All signs point to yes.
Until today, I had never really considered the possibility that WikiLeaks founder Julian Assange might actually be dead, and that all his recent public appearances and interviews were fabricated using an elaborate series of holograms. But now my eyes have been opened.
Some context: earlier today, someone on Twitter claiming to be Julian Assange declared that he, Julian Assange, was still very much alive.
“Rumors of my death have been greatly exaggerated”, tweeted @JulianAssange.
Sounds legit, until you consider that this is exactly what someone trying to cover up Julian Assange’s death would say.
The official Wikileaks account then tweeted that “our publisher @JulianAssange has activated his personal account and made his first tweet today.”
Oh shit… looks like this conspiracy goes all the way to the top.
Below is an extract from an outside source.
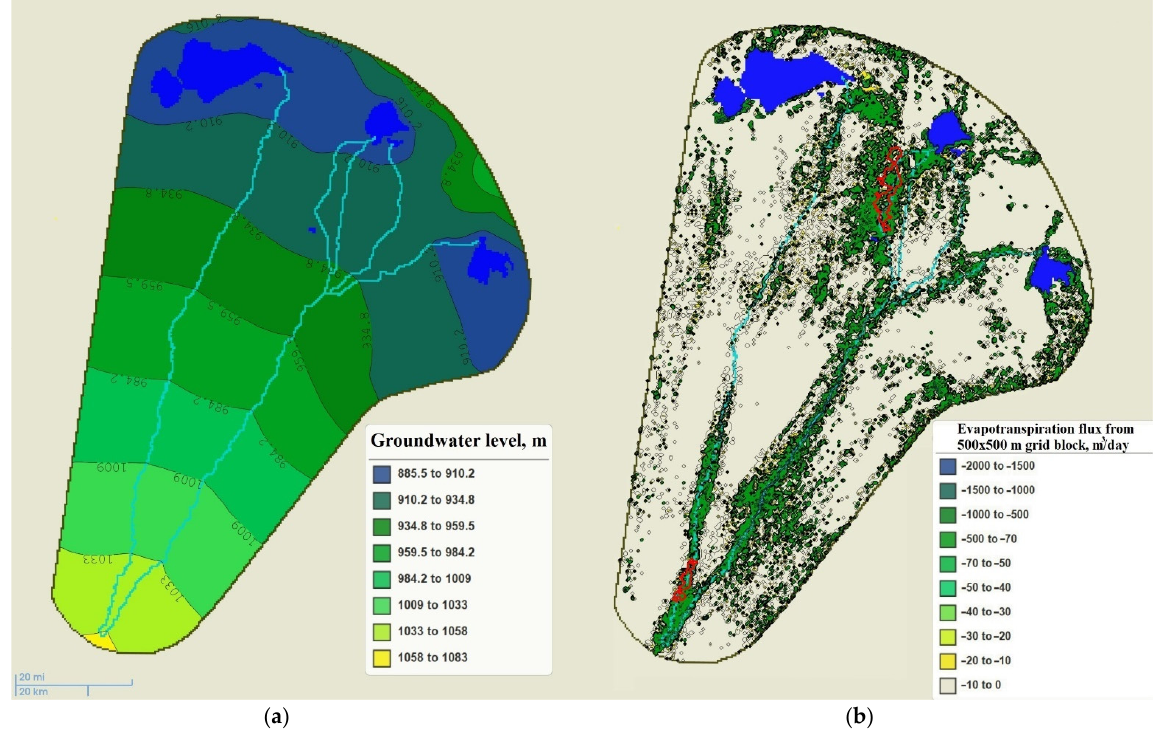
Figure 14. Simulated groundwater levels ( a ) and evapotranspiration discharge ( b ) for July 2017 from a model composed of 500 m × 500 m grid blocks. The red contours represent the areas used to compare the simulated evapotranspiration with the calculated evapotranspiration using remote sensing observations.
Now you may think this whole thing sounds ridiculous BUT CONSIDER THIS: Assange wrote that the “rumors” had been greatly exaggerated DESPITE THE FACT that as an Australian he would normally spell it “rumours”. WAKE UP SHEEPLE, WAKE UP!
Further strengthening my case that Julian Assange is either dead or being mind-controlled by a cabal of shadowy mole people who live deep, deep underground — there’s no blue verified tick on his Twitter account.
Poor Pamela Anderson is going to be devastated when she realises that she’s being catfished by a Russian hacker.